┌──

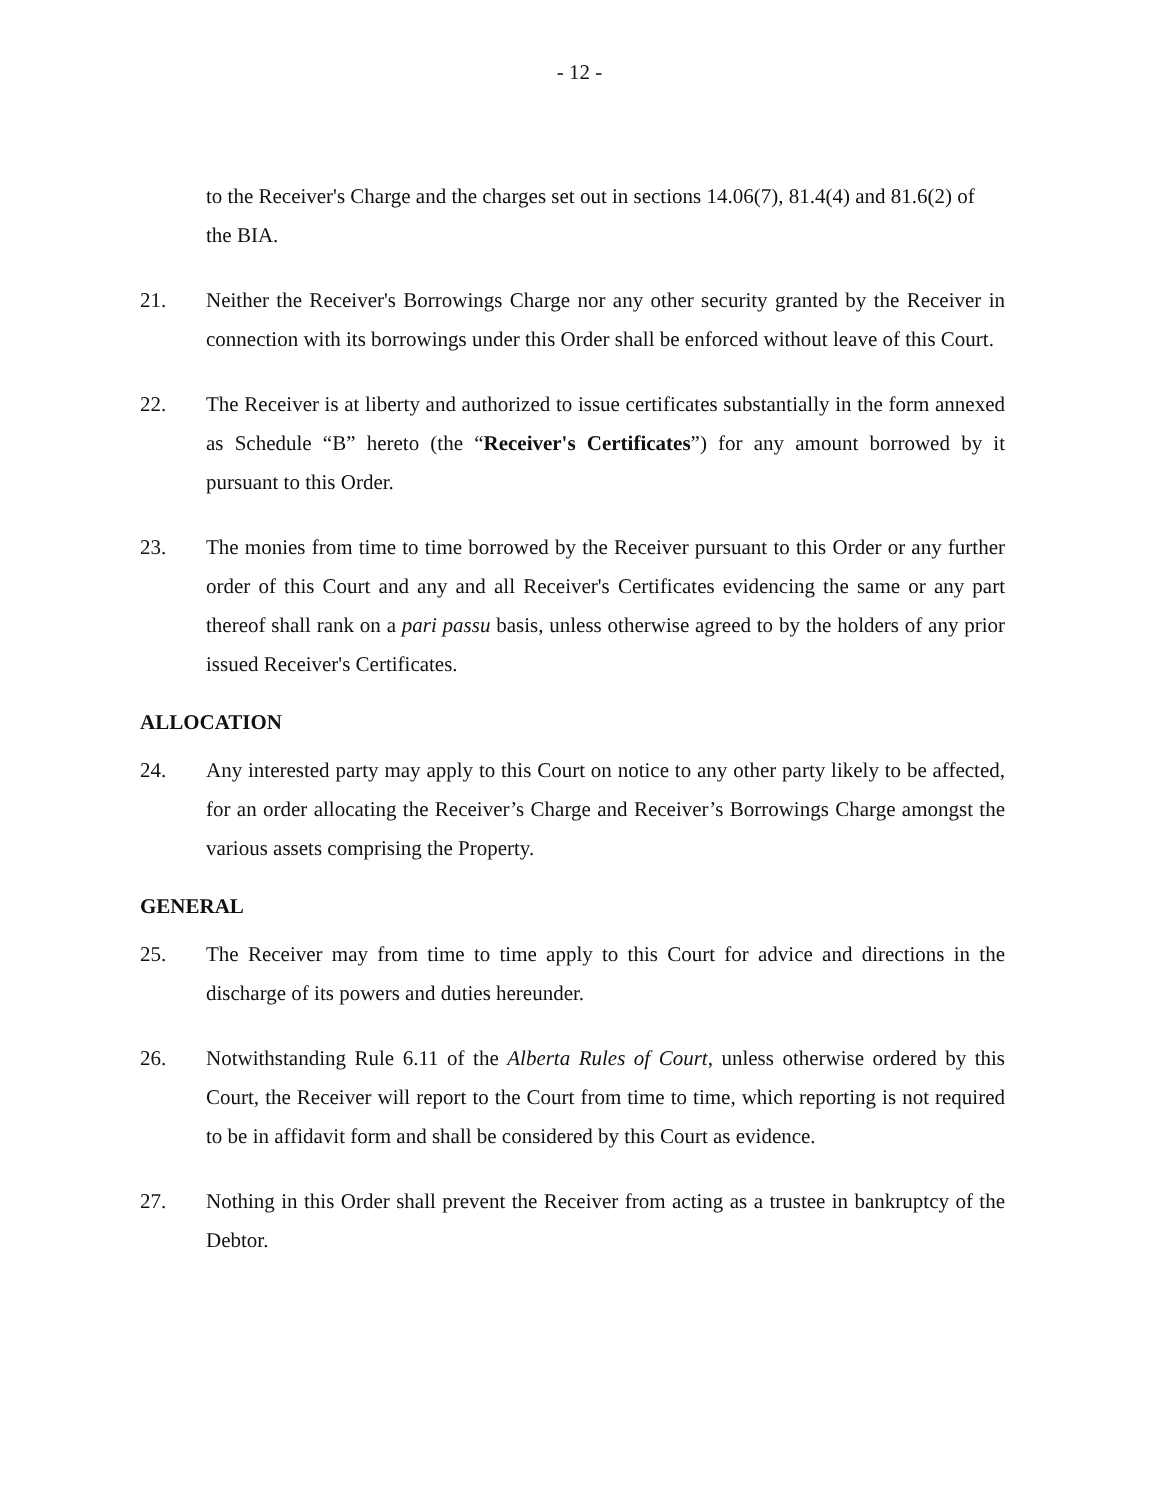- 12 -
to the Receiver's Charge and the charges set out in sections 14.06(7), 81.4(4) and 81.6(2) of the BIA.
21. Neither the Receiver's Borrowings Charge nor any other security granted by the Receiver in connection with its borrowings under this Order shall be enforced without leave of this Court.
22. The Receiver is at liberty and authorized to issue certificates substantially in the form annexed as Schedule “B” hereto (the “Receiver's Certificates”) for any amount borrowed by it pursuant to this Order.
23. The monies from time to time borrowed by the Receiver pursuant to this Order or any further order of this Court and any and all Receiver's Certificates evidencing the same or any part thereof shall rank on a pari passu basis, unless otherwise agreed to by the holders of any prior issued Receiver's Certificates.
ALLOCATION
24. Any interested party may apply to this Court on notice to any other party likely to be affected, for an order allocating the Receiver’s Charge and Receiver’s Borrowings Charge amongst the various assets comprising the Property.
GENERAL
25. The Receiver may from time to time apply to this Court for advice and directions in the discharge of its powers and duties hereunder.
26. Notwithstanding Rule 6.11 of the Alberta Rules of Court, unless otherwise ordered by this Court, the Receiver will report to the Court from time to time, which reporting is not required to be in affidavit form and shall be considered by this Court as evidence.
27. Nothing in this Order shall prevent the Receiver from acting as a trustee in bankruptcy of the Debtor.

└──

**PROBLEM:** Reproduce verbatim the opening line of the material and every line after it, up to and including the line with "22. The Receiver", but no pictures.

**REPLY TO THE TASK:**
- 12 -
to the Receiver's Charge and the charges set out in sections 14.06(7), 81.4(4) and 81.6(2) of the BIA.
21. Neither the Receiver's Borrowings Charge nor any other security granted by the Receiver in connection with its borrowings under this Order shall be enforced without leave of this Court.
22. The Receiver is at liberty and authorized to issue certificates substantially in the form annexed as Schedule “B” hereto (the “Receiver's Certificates”) for any amount borrowed by it pursuant to this Order.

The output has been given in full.